Area towns have ghost stories to tell
This 2000 file photo shows Williamsport's "Veiled Lady," portrayed by Johnna Maravelis, telling ghost stories at the Williamsport Town Museum. (File photo)
Turns out I was at the wrong firehouse. Volunteer Daniel Young said the one I sought was the former Junior Engine Co. No. 3 firehouse.
Young, who counted himself a skeptic, said there were some mysterious happenings at the Antietam station, perhaps related to an apparatus driver who apparently died there in his sleep.
“That was quite some time ago. Must be 15 years,” said Donnie Boward, retired after 50 years as a volunteer, but still hanging out in the building.
“Last night there were some strange noises going on, but this is an old building,” Young said.
Volunteers have told tales of the television turning itself on or changing channels.
“Old firehouses like this, they have all kinds of stories,” Young said.

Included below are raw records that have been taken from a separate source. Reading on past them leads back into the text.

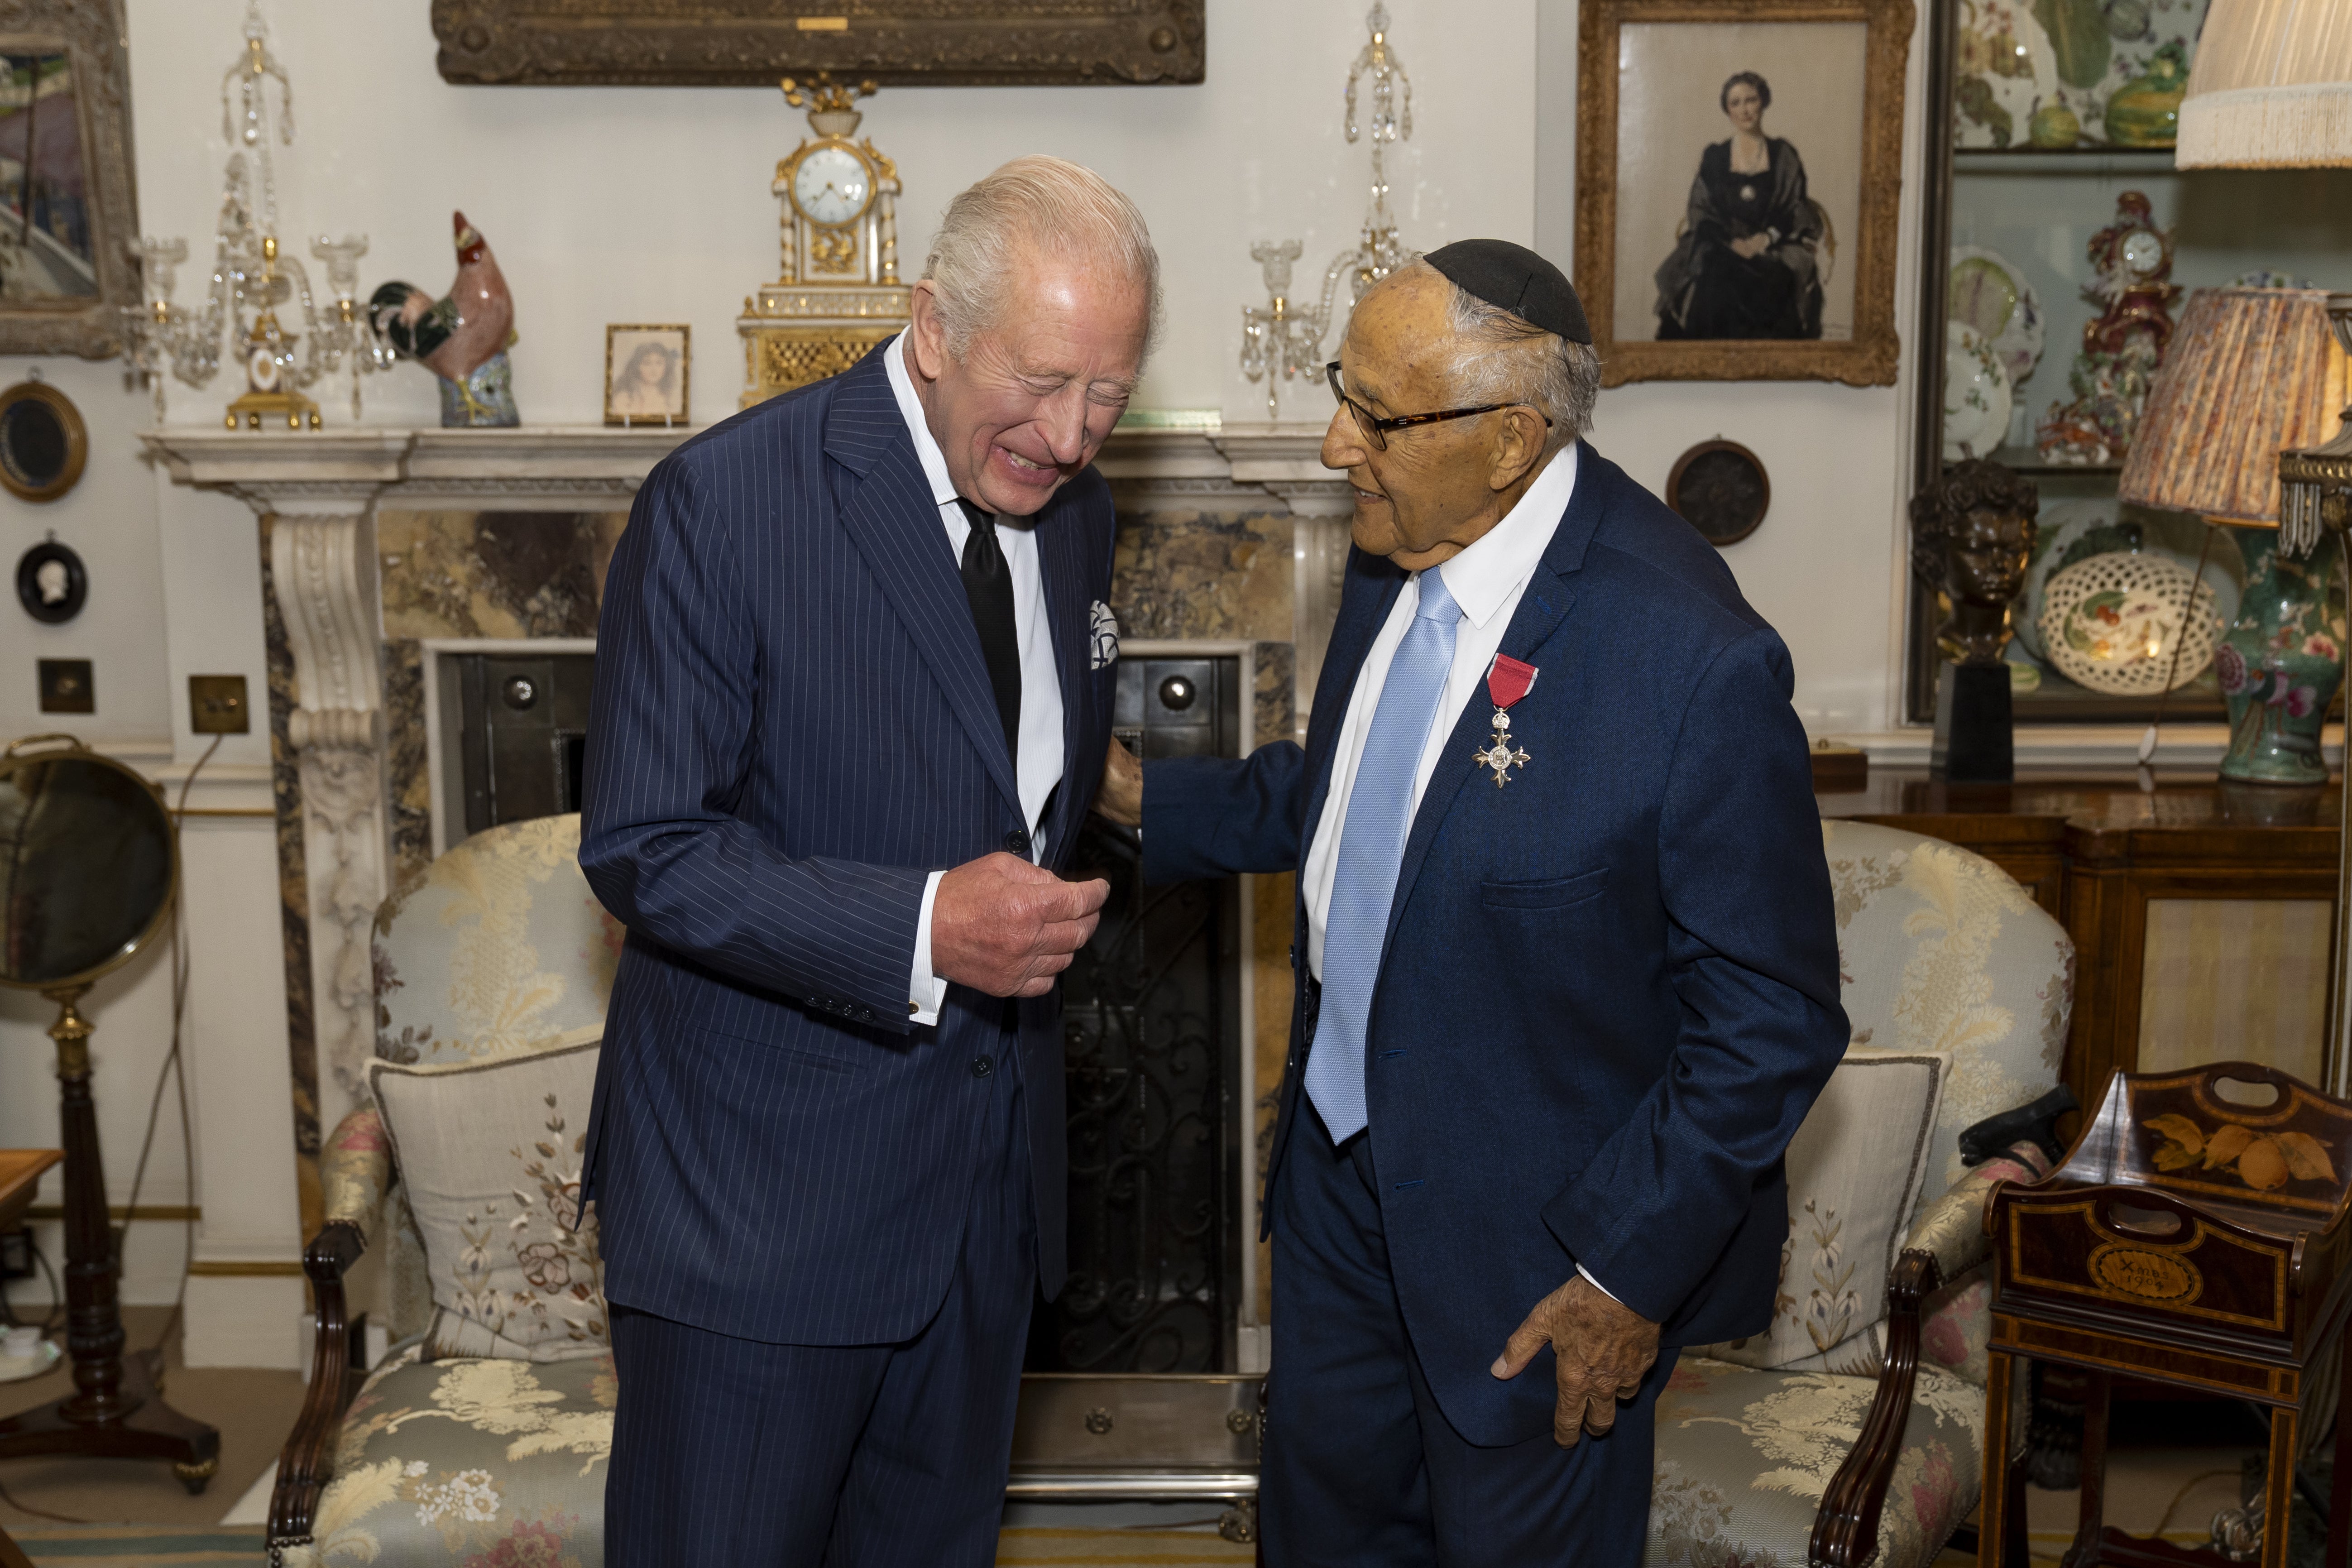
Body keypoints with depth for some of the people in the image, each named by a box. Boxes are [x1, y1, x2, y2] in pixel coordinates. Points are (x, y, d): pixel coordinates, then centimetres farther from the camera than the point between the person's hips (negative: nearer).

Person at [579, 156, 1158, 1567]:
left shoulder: (1072, 508, 5)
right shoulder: (726, 503, -17)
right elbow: (646, 851, -18)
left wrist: (1046, 907, 4)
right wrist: (921, 930, -28)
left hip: (990, 1173, 6)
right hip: (764, 1181, -6)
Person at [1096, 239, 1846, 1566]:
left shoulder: (1696, 661, -30)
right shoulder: (1400, 553, -6)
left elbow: (1774, 1019, -22)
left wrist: (1629, 1270, -18)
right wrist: (1143, 798, 5)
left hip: (1540, 1236, -7)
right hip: (1345, 1159, 7)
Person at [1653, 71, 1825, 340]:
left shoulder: (1783, 155, 14)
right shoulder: (1714, 156, 14)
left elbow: (1796, 209, 8)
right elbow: (1701, 212, 6)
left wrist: (1766, 238, -13)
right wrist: (1733, 242, -12)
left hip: (1775, 245, 0)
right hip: (1721, 244, 0)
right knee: (1714, 281, -34)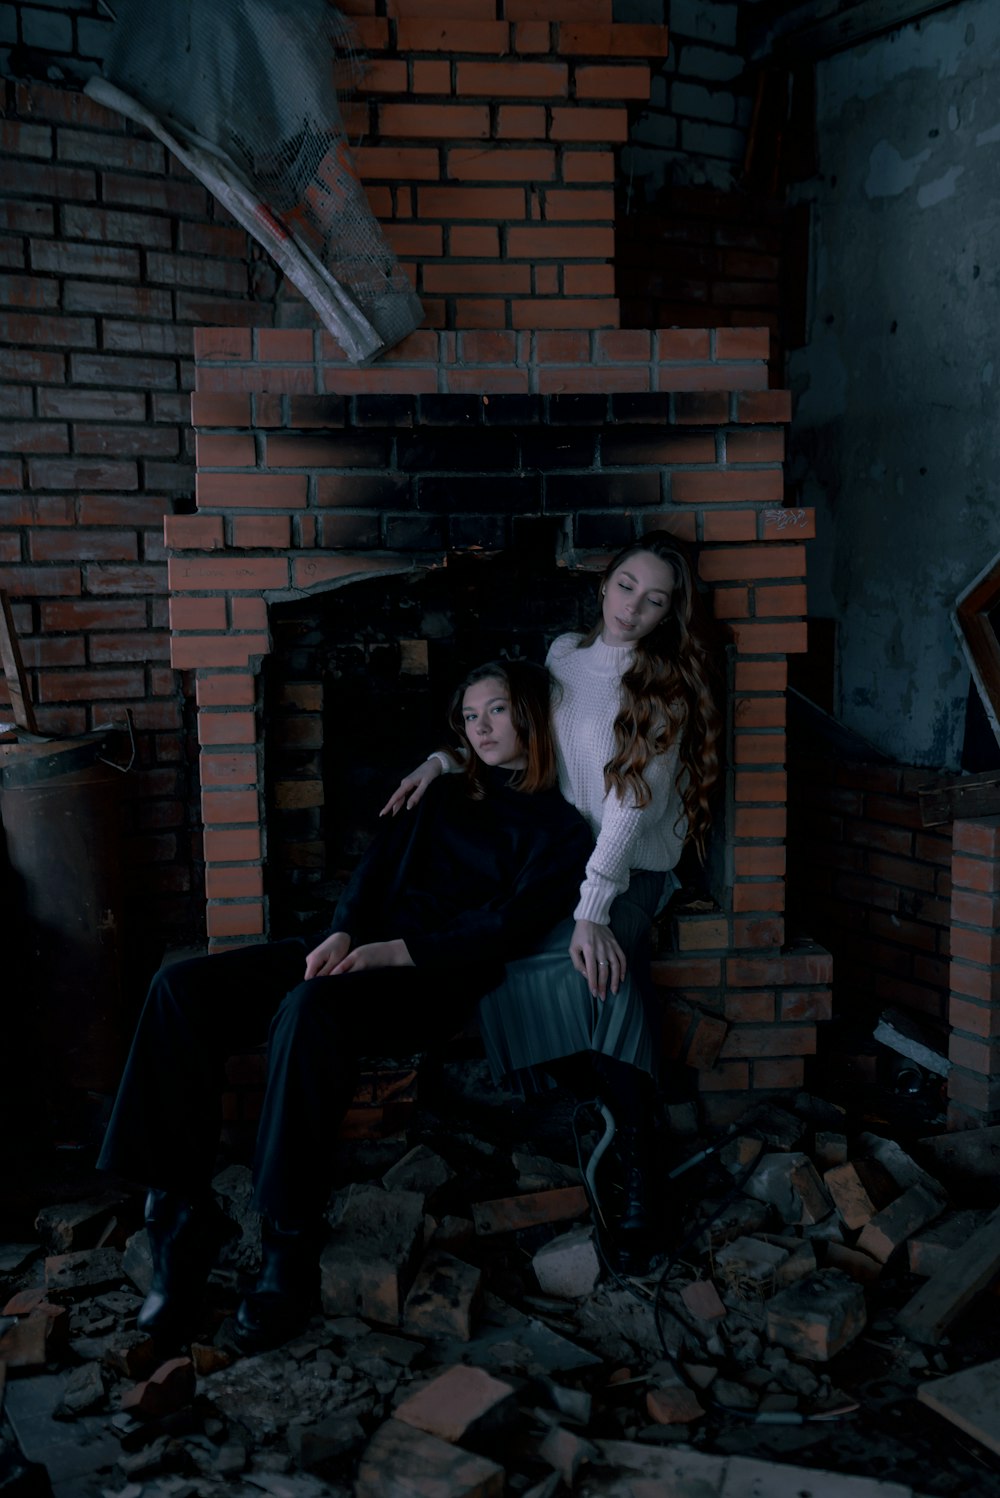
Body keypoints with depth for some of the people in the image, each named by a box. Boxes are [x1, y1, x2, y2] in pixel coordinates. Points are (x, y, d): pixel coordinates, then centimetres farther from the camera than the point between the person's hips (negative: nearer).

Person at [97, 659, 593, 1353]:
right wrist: (343, 934, -5)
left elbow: (506, 930, -8)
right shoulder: (447, 796, 24)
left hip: (433, 984, -7)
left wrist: (395, 951, -17)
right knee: (184, 987, -15)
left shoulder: (560, 829, 5)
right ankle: (180, 1214, -16)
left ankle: (290, 1251, -31)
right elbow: (380, 865, 16)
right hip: (364, 954, 7)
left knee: (309, 1008, -39)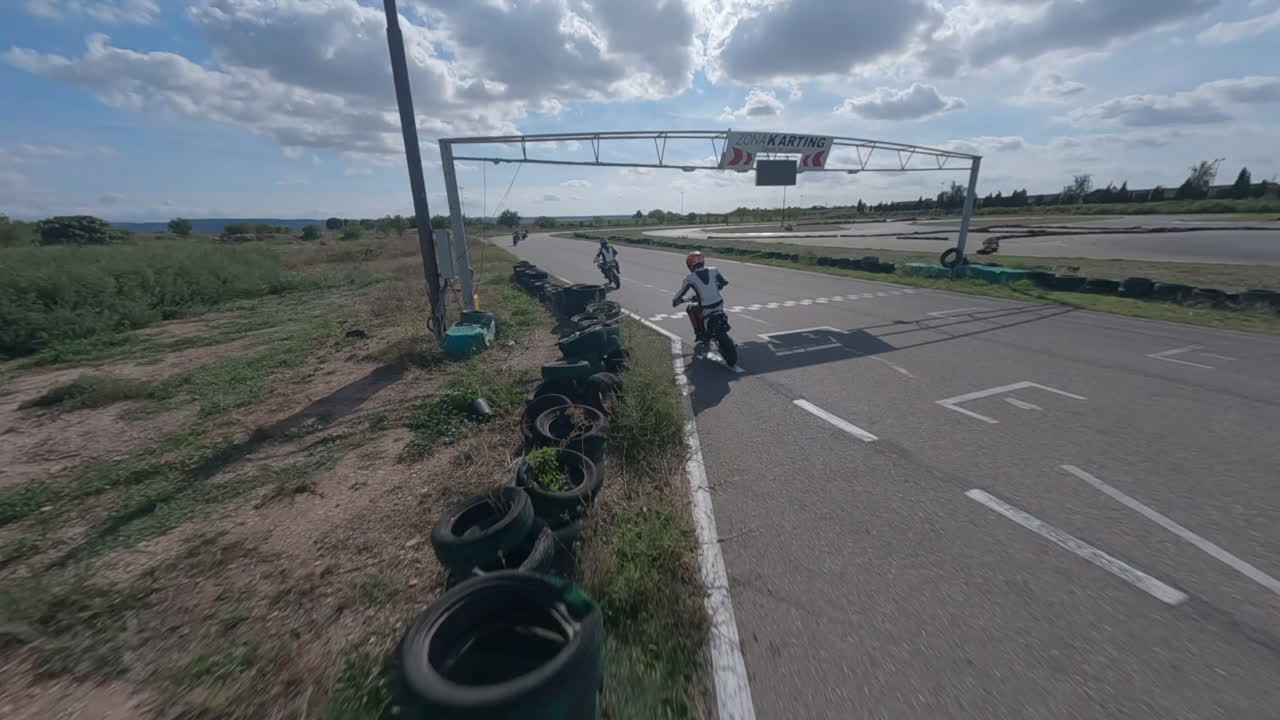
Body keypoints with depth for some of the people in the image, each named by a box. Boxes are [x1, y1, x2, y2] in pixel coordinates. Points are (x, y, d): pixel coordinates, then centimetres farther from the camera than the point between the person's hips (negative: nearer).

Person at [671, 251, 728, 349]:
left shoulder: (690, 278, -8)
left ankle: (700, 335, 24)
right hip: (720, 305, 4)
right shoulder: (714, 270, 1)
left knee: (691, 309, 26)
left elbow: (681, 293, -2)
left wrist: (675, 302, 18)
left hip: (706, 309, -4)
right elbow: (724, 282, 13)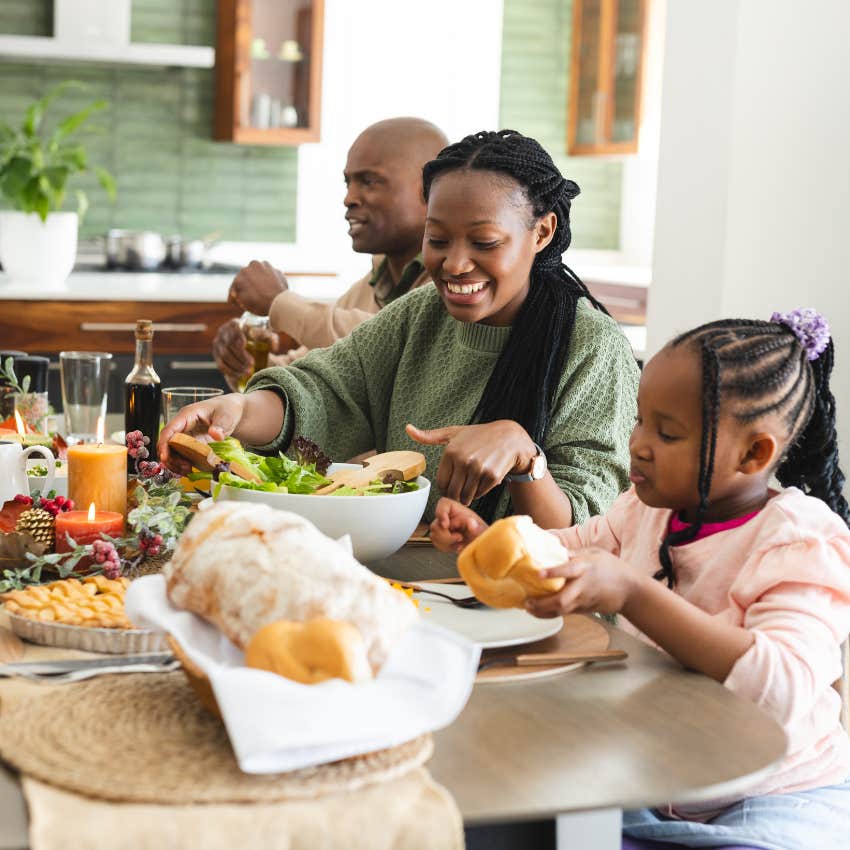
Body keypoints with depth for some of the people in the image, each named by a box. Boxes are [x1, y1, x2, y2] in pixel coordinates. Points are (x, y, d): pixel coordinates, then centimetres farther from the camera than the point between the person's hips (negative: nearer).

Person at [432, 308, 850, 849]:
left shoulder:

Lots of towns now host ghost tours and, if there was ever a time to make a living off the dead, it’s now.
Probably at no time in recent history have tales of the paranormal cast such a spell over the Nielsens and at the box office. Forget Casper, Don Knotts’ comedic masterpiece “The Ghost and Mr. Chicken” or even “Ghostbusters.”
This is the Golden Age of Ghosts.
From “Celebrity Ghost Stories” and “Ghostly Encounters” on the Biography channel to “Ghost Adventures” (the Travel Channel), “Ghost Hunters” and “Ghost Hunters International” (both on SyFy), the spectral, wraithlike and ectoplasmic have never enjoyed such popularity.
Animal Planet has a show called “The Haunted” that “chronicles true, chilling and terrifying stories of animals and their owners who are experiencing the unexplainable,” the website states.
That media popularity has translated into ghost tours in communities around the Tri-State. This Halloween season, Hagerstown, Sharpsburg and Williamsport in Maryland, Charles Town and Harpers Ferry in West Virginia, and Waynesboro and Gettysburg in Pennsylvania have hosted them.
Just about any burg with more age to it than Levittown, N.Y., can boast a few hauntings, and the post-mortem population increases if the town was the scene of a battle, or unfortunate enough to be known for a grisly killing or two.